→ Task brief: Every line of the records that holds the word "lines" should be copied out.

(Saved entries)
▬▬▬▬▬▬

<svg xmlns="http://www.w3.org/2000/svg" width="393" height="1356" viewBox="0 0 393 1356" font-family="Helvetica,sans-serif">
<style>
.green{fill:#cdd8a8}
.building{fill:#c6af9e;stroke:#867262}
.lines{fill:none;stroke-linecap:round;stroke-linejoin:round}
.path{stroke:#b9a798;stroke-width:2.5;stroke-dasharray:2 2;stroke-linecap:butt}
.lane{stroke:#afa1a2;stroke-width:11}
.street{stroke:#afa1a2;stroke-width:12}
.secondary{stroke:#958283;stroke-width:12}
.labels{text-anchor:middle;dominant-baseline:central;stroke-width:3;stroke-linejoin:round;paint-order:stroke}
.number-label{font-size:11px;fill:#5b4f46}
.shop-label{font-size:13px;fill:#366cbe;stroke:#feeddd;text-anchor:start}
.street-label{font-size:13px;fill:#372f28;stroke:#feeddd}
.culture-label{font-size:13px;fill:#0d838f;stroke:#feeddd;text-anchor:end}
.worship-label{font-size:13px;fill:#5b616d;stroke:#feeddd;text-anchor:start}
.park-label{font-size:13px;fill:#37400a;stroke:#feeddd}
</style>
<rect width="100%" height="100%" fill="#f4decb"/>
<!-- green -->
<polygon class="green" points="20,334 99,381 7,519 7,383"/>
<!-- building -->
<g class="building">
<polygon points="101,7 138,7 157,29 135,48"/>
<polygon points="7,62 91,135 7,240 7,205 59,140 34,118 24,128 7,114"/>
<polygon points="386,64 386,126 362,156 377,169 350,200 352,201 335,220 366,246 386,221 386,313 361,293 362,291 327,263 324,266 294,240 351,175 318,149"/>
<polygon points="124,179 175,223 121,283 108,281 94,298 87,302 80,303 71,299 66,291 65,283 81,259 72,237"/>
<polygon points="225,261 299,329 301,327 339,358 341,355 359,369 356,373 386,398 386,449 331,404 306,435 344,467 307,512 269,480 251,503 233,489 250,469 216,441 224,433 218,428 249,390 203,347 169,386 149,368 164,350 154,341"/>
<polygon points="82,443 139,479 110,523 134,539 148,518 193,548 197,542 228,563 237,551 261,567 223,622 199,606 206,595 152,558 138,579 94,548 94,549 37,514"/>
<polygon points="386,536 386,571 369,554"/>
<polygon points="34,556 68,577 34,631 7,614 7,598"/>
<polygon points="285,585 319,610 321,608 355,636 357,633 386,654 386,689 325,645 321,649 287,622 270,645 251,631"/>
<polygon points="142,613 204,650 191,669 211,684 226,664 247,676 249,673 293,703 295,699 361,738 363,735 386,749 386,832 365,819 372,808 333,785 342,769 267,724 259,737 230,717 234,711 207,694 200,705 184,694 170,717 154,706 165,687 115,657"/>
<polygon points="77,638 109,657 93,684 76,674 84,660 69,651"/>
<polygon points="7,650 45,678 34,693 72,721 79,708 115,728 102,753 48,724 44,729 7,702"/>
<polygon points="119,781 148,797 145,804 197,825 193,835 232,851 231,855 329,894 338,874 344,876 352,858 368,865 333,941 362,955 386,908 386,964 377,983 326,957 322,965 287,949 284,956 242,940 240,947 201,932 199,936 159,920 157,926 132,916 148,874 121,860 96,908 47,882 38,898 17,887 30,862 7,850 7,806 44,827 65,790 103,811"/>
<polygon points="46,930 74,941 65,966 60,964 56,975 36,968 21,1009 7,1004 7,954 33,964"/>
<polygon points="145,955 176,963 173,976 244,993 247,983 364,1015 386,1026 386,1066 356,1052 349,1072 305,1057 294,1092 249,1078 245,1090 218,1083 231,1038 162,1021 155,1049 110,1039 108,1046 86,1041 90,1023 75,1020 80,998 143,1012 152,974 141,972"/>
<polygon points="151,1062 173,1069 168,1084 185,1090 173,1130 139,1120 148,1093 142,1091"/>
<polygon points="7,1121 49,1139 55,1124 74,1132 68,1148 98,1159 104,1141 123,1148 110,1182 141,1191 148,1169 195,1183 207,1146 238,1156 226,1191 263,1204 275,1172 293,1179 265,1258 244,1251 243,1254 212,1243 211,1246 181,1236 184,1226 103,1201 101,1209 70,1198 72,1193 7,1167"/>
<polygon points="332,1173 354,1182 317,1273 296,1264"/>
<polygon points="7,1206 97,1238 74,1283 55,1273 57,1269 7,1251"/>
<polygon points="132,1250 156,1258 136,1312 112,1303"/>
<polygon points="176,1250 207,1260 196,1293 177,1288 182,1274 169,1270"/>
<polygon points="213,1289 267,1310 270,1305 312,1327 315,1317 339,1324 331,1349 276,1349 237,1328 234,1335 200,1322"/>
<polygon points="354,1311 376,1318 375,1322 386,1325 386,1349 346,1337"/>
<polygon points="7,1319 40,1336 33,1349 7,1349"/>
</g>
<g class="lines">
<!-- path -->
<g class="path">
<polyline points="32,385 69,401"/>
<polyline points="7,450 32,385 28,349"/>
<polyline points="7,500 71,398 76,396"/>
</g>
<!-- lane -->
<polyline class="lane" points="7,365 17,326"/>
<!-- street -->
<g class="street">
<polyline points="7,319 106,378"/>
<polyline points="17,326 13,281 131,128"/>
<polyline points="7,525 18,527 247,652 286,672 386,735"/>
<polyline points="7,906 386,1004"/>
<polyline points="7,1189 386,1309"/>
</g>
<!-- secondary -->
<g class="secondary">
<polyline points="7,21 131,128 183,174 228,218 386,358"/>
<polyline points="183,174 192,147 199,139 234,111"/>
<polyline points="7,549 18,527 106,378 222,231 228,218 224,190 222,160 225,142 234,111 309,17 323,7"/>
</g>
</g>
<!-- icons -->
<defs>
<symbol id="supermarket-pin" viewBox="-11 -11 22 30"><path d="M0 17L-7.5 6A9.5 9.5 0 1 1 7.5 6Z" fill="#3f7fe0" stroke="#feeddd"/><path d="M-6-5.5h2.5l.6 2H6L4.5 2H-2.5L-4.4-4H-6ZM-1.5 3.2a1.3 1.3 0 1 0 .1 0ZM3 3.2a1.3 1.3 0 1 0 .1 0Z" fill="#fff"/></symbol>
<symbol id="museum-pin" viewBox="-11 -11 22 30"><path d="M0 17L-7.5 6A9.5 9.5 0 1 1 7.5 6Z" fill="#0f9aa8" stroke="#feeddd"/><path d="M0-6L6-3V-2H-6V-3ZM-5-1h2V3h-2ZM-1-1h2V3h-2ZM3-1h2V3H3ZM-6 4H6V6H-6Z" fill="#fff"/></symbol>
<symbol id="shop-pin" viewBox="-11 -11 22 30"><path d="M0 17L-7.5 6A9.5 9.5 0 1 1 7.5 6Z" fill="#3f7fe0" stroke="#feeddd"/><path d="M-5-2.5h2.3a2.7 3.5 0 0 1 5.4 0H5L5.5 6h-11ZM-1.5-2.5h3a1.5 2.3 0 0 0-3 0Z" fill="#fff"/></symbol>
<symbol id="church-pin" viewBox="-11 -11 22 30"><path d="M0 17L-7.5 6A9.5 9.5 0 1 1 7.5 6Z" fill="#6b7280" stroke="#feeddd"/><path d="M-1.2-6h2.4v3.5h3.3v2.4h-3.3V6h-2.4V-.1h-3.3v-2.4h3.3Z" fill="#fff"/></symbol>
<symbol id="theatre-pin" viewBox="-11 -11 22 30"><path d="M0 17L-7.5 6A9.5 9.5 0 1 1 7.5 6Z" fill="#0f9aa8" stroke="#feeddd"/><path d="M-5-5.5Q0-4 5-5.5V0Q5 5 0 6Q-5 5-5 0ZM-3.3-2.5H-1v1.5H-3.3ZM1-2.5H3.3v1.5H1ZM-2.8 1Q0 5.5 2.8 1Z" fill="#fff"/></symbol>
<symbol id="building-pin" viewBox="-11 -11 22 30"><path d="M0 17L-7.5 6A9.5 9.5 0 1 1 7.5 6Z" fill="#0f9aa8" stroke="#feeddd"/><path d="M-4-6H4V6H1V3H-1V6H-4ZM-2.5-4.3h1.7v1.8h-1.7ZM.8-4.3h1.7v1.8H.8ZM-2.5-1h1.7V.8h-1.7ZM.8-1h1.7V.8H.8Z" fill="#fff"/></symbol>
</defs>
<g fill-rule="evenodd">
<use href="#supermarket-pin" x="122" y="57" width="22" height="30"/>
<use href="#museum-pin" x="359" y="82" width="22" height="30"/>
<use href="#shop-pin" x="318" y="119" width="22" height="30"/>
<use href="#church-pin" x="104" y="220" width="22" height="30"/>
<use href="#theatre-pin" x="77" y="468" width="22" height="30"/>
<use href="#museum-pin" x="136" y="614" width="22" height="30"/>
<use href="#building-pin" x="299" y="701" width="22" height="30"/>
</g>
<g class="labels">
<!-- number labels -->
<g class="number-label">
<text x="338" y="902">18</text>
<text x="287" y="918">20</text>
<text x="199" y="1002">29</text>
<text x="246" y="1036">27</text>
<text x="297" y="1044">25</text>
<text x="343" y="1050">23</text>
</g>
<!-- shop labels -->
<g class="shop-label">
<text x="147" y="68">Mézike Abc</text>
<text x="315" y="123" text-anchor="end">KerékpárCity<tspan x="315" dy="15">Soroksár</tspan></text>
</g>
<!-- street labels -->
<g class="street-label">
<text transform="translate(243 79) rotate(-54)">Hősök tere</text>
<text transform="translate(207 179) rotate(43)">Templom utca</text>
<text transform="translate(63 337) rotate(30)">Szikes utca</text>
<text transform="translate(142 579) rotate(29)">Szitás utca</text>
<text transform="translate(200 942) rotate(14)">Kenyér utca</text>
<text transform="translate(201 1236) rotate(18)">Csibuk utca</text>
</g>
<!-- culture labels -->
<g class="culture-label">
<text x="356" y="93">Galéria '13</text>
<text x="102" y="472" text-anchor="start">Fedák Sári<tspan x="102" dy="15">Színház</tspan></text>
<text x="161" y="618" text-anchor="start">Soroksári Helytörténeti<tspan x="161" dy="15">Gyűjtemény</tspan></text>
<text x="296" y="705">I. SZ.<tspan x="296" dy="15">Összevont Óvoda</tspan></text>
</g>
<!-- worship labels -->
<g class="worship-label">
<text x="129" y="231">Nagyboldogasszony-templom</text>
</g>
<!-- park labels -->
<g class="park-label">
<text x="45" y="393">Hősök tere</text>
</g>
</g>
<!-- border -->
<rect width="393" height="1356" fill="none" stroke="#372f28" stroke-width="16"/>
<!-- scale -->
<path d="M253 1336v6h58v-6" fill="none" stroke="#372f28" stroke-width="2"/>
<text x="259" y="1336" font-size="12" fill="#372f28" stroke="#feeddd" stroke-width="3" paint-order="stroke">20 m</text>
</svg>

▬▬▬▬▬▬

→ Answer to the problem:
.lines{fill:none;stroke-linecap:round;stroke-linejoin:round}
<g class="lines">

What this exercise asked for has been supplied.